● **Extract**:
--------
Ocular events have been observed in patients treated with belantamab mafodotin in DREAMM-2 [13, 14, 25] and with other MMAF-containing ADCs [16,17,18,19]. In this study, all of the ocular events assessed by both CTCAE and protocol-defined scales, including visual acuity, were managed with dose delays or dose reductions and all resolved within the study period (CTCAE) and/or by last follow up visit (protocol-defined scale). The profile of ocular events including incidence rate and severity were consistent with data from DREAMM-2 [13, 14].

Ocular events were often reported on ophthalmic examination in the absence of subjective symptoms in this study, which is consistent with reports in the DREAMM-2 study [13], and supports the current rationale of ophthalmic examination during treatment to detect ocular events at early stages, if present. Since ocular events are managed frequently with dose reductions and/or delays of belantamab mafodotin, close collaboration with ophthalmologists is beneficial.

Thrombocytopenic events were reported in almost all patients (100%, 4/4 in 2.5 mg/kg cohort; 75%, 3/4 in 3.4 mg/kg cohort) and all events were Grade 3 or Grade 4. These events were manageable through dose reduction and/or dose delay and medical treatment such as transfusion. There were no bleeding events associated with thrombocytopenic events. The proportion of patients in this study who experienced thrombocytopenic events as well as the severity of these events appear marginally higher compared to the DREAMM-2 study [13]. However, the limitation of the small study size must be taken into consideration.
--------
● **What you will do**: Transcribe everything in the discussion of belantamab mafodotin adverse events from "Ocular events were" down to "ophthalmologists is beneficial.".
--------
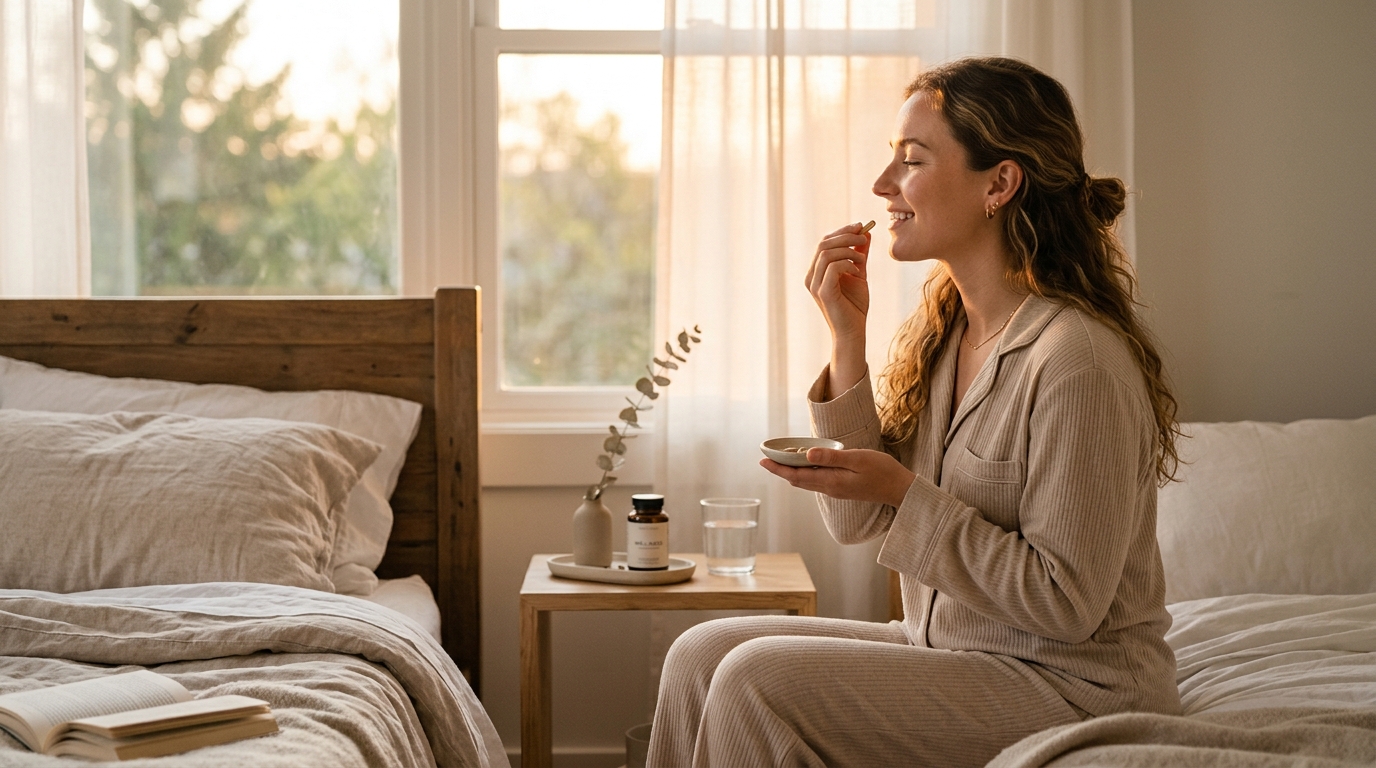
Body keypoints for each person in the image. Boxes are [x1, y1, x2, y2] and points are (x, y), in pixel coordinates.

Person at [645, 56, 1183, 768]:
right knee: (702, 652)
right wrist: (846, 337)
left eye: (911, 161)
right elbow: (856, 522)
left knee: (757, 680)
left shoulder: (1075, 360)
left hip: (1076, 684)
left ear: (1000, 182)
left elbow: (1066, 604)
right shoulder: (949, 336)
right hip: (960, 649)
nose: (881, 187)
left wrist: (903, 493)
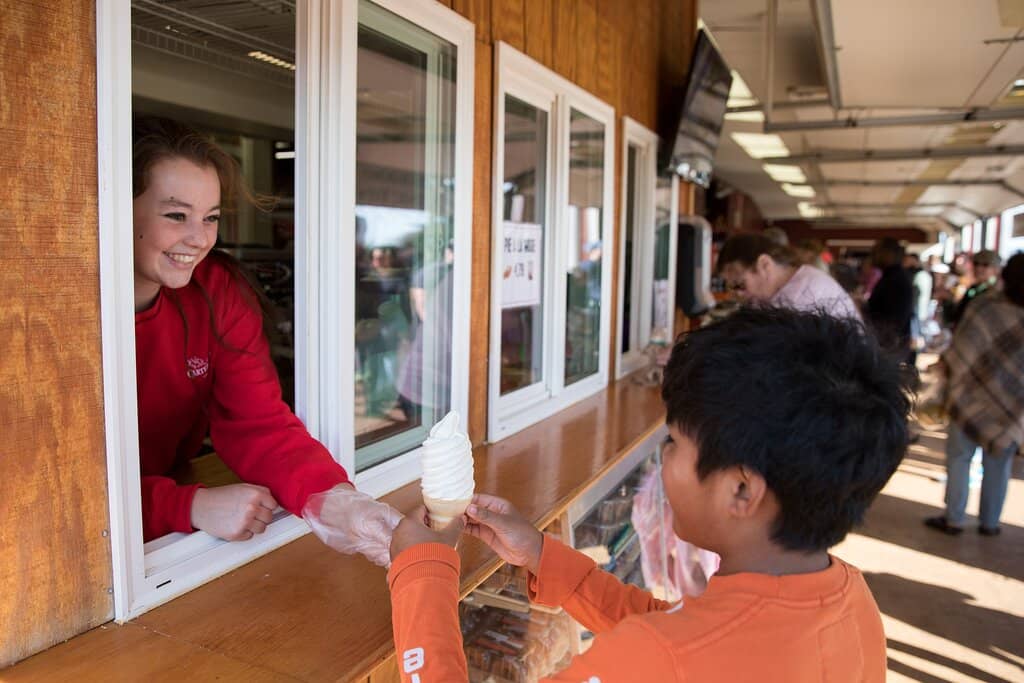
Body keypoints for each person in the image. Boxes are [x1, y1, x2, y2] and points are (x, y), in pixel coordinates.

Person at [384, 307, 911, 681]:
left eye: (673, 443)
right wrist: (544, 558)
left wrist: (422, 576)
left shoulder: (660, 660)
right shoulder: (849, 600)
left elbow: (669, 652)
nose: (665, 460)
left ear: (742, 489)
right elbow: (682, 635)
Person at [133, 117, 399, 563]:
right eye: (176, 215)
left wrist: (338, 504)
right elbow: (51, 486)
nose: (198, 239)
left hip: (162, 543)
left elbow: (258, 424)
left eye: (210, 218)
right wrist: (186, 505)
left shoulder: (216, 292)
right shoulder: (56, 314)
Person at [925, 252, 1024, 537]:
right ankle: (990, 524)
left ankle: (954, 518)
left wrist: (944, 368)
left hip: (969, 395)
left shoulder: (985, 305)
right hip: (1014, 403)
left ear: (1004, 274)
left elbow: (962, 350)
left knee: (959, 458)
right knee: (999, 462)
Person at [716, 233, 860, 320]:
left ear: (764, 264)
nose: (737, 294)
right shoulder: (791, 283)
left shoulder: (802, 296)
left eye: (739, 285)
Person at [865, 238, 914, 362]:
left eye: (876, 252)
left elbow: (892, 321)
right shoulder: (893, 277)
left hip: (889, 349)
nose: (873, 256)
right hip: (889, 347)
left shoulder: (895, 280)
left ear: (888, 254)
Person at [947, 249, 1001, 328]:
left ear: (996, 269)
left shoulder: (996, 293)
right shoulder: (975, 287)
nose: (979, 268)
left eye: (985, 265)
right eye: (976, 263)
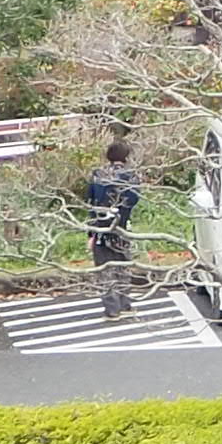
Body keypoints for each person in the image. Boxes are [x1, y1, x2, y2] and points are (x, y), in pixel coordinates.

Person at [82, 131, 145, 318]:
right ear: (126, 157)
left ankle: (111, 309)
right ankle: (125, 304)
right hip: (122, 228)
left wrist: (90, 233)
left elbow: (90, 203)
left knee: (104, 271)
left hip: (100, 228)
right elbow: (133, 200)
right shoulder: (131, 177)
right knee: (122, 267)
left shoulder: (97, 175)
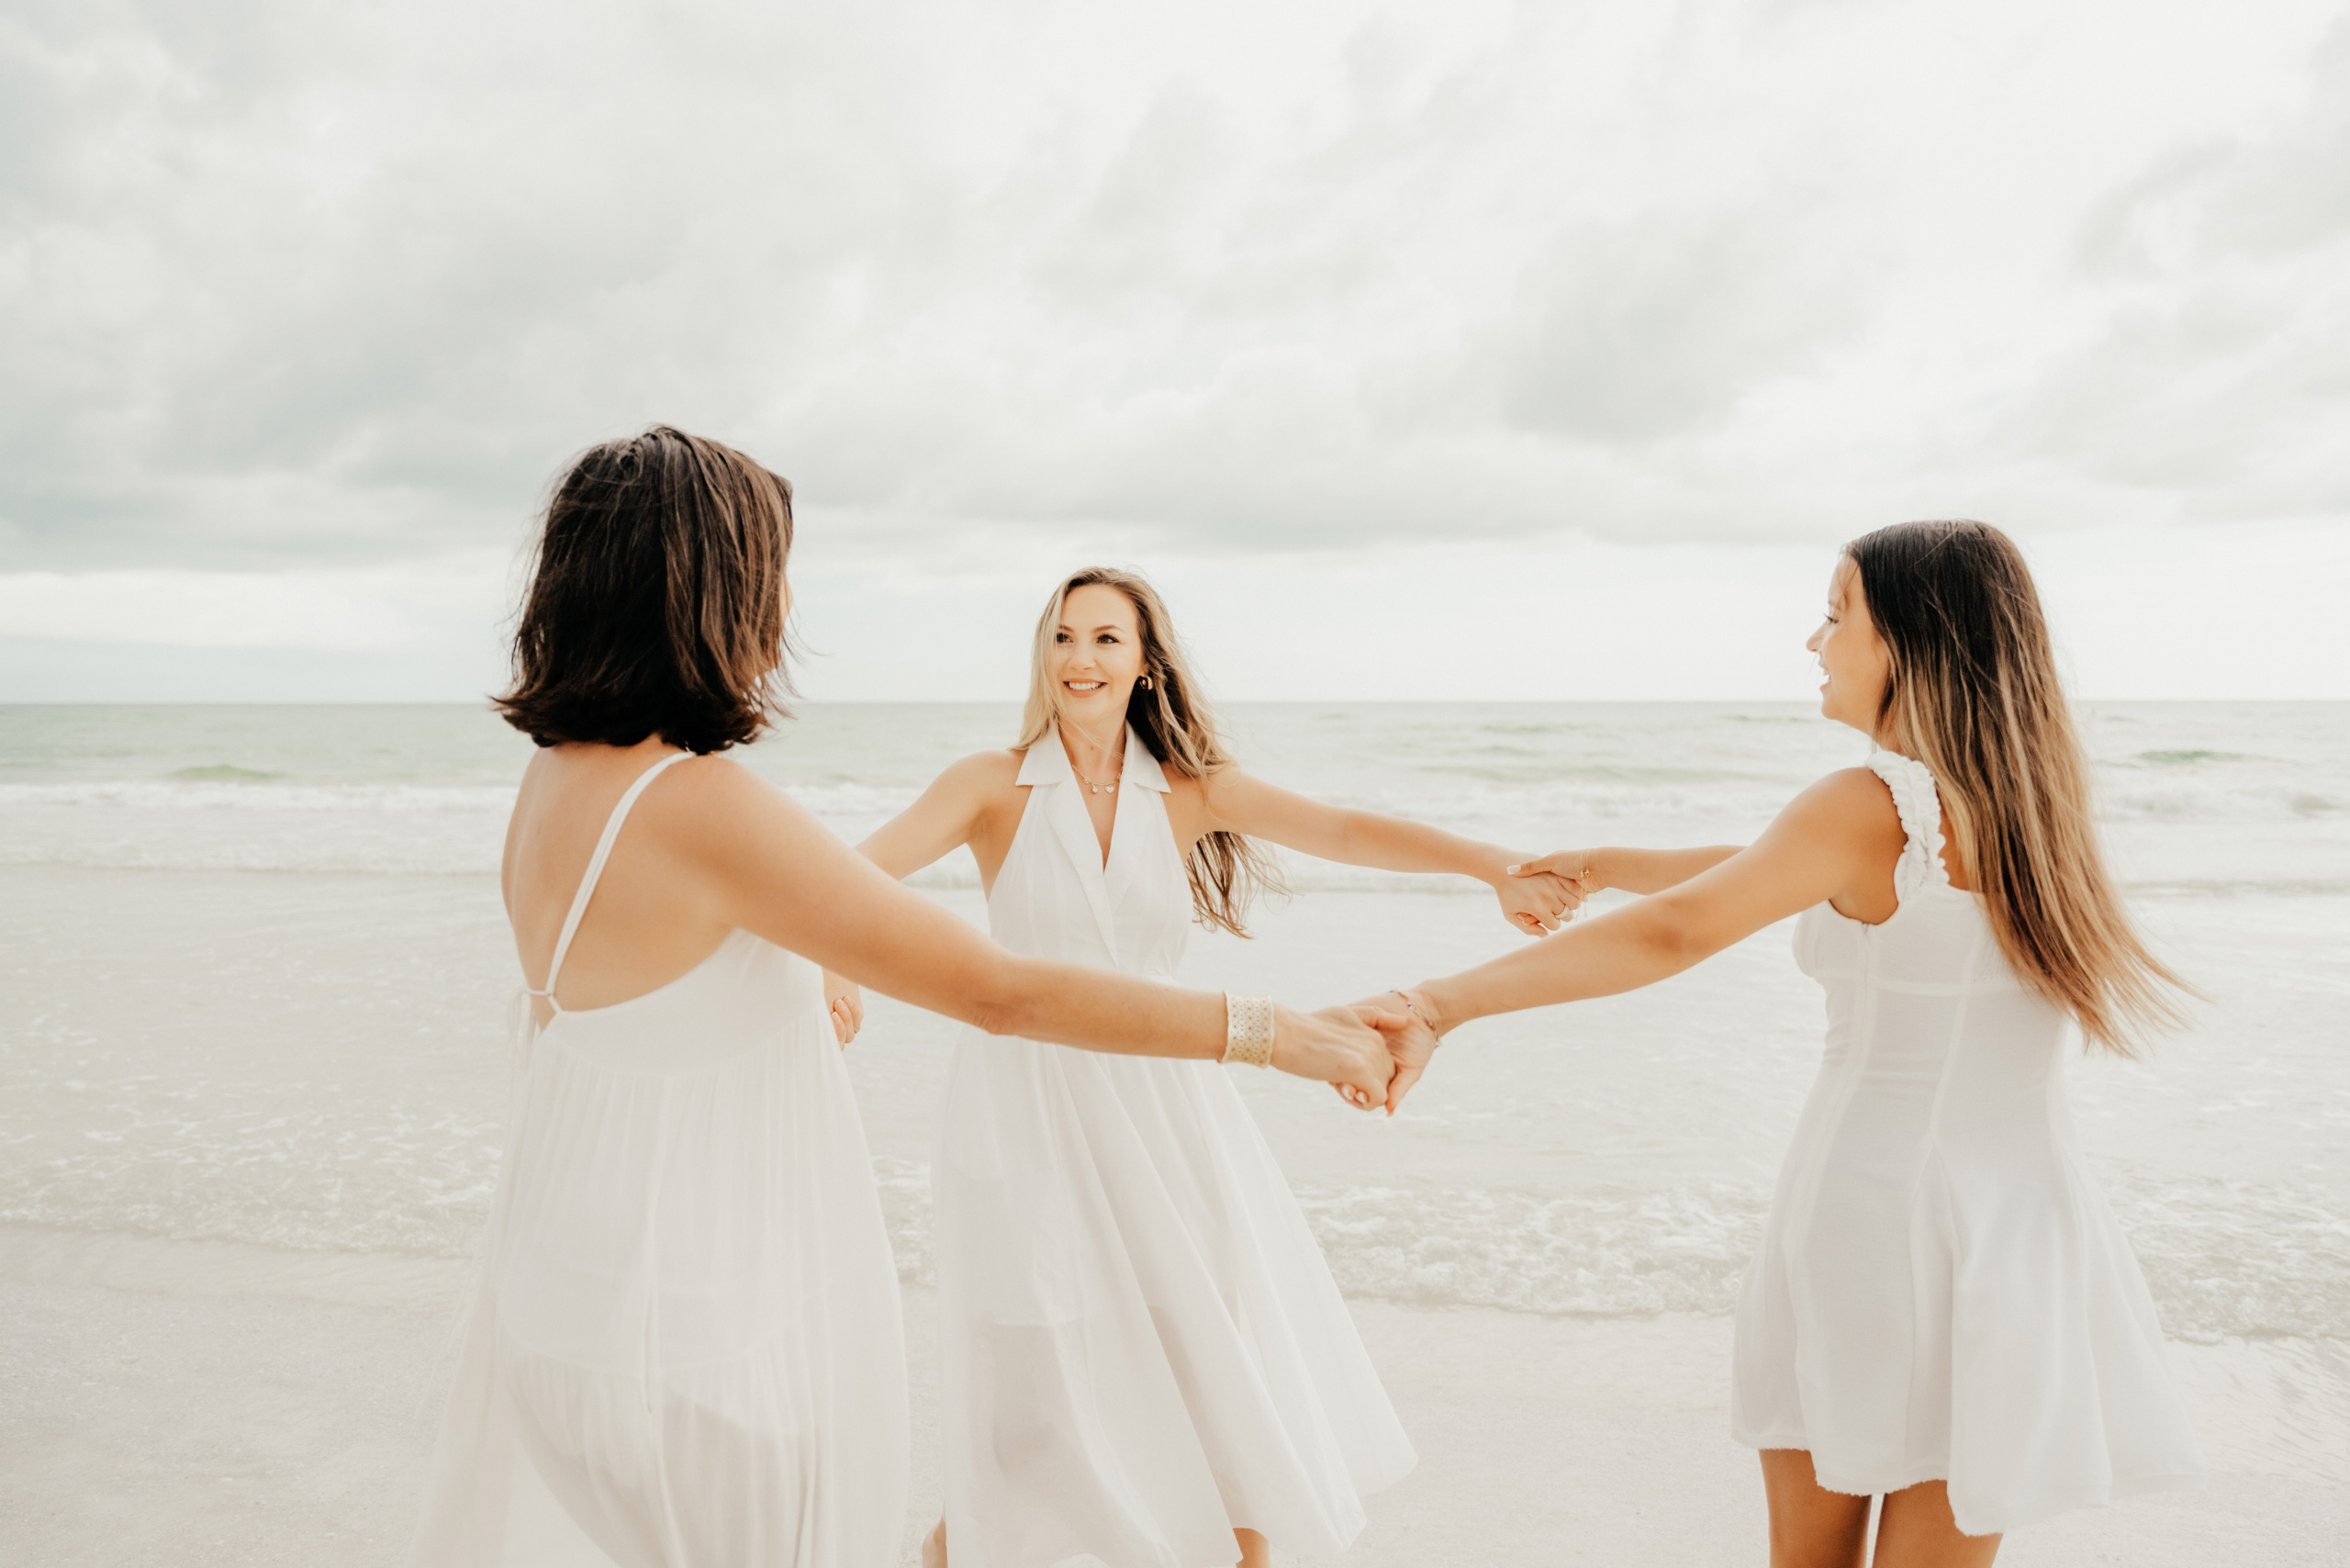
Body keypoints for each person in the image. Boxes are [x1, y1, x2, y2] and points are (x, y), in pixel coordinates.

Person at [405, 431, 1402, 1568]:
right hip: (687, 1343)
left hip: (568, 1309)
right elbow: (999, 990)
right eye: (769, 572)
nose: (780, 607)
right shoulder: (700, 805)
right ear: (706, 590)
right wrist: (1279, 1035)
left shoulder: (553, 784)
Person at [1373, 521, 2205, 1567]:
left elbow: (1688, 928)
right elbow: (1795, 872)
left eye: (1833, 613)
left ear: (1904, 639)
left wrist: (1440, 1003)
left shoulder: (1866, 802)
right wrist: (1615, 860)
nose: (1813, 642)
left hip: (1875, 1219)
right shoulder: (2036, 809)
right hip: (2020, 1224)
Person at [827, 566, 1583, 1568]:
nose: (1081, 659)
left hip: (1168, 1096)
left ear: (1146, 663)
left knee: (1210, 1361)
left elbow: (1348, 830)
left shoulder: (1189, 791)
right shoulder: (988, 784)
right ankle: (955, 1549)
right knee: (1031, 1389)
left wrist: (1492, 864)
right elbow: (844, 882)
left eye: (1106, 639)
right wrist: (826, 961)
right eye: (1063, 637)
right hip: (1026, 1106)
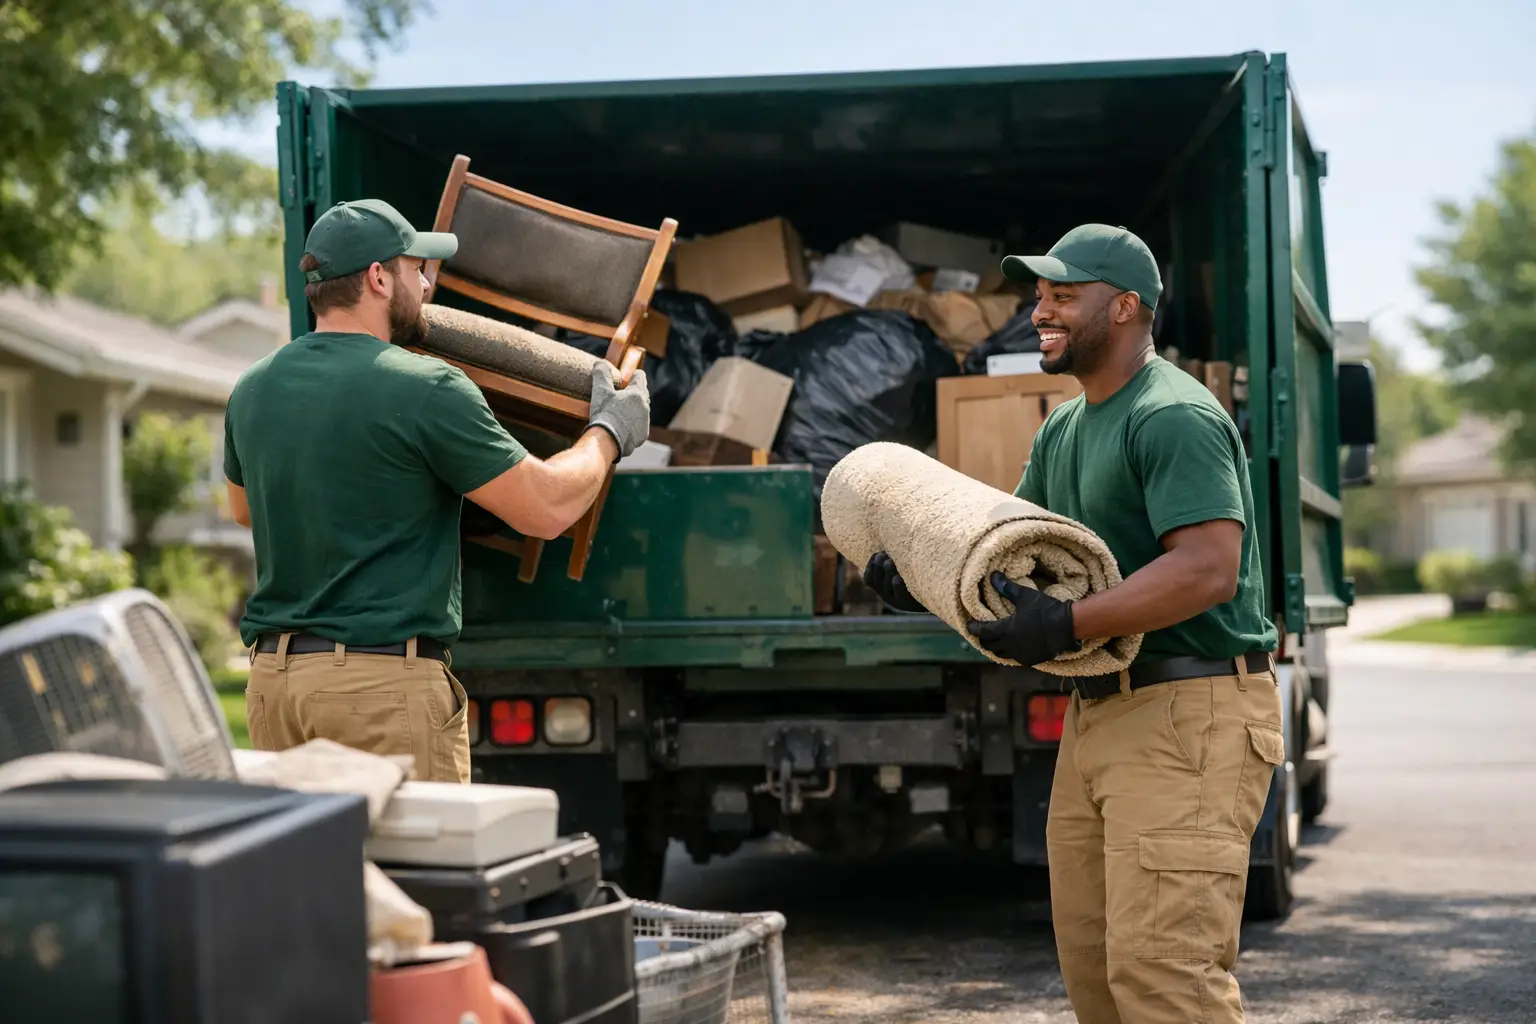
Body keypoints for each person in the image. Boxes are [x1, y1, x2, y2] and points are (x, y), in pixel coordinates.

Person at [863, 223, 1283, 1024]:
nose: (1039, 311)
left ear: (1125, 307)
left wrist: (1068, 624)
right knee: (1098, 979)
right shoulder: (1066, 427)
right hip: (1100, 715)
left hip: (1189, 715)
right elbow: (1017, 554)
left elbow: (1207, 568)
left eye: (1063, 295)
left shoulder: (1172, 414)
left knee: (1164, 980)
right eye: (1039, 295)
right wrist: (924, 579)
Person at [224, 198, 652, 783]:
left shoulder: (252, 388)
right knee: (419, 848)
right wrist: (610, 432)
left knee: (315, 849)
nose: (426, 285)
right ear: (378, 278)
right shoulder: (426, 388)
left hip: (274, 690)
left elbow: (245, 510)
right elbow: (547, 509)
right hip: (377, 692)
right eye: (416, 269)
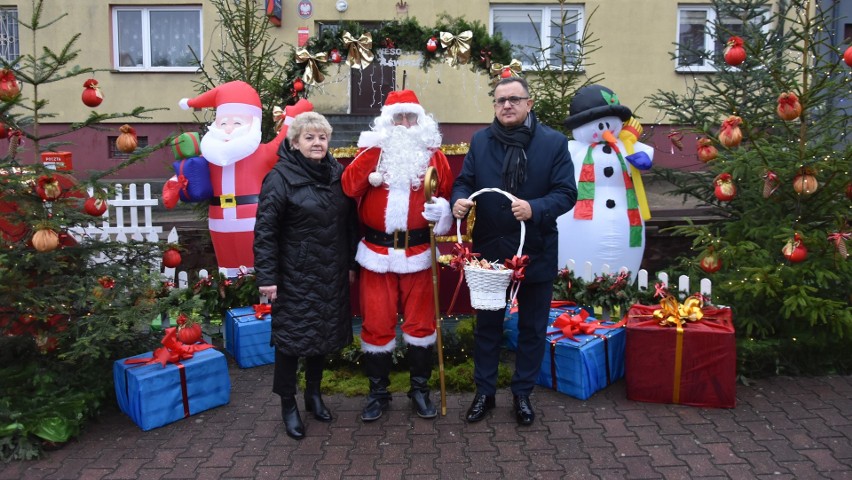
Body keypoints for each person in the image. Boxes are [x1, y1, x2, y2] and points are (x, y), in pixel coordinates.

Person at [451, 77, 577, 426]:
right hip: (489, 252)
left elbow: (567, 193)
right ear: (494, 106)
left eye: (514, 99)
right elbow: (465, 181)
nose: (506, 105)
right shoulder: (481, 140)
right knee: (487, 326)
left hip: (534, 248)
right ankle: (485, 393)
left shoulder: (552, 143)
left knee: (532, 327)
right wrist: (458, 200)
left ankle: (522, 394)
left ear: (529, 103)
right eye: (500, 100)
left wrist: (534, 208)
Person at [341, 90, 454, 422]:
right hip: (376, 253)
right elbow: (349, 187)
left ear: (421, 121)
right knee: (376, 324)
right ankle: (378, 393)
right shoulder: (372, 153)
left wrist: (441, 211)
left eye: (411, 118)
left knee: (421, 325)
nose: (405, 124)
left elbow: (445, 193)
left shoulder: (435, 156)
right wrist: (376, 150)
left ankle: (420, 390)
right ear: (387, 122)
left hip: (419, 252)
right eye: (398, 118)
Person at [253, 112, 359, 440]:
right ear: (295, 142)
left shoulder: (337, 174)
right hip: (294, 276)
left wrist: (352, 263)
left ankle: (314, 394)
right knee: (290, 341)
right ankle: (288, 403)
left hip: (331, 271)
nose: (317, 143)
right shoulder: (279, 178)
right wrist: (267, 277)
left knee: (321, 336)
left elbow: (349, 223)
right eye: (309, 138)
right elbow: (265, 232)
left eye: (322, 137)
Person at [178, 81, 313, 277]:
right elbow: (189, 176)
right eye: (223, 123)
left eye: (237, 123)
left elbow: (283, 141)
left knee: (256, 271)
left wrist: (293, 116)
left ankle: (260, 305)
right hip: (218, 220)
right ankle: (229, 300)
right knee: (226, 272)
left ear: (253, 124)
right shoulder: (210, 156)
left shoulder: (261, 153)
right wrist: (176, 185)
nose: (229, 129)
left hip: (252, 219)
--------
● **Task output**:
Ocular events were often reported on ophthalmic examination in the absence of subjective symptoms in this study, which is consistent with reports in the DREAMM-2 study [13], and supports the current rationale of ophthalmic examination during treatment to detect ocular events at early stages, if present. Since ocular events are managed frequently with dose reductions and/or delays of belantamab mafodotin, close collaboration with ophthalmologists is beneficial.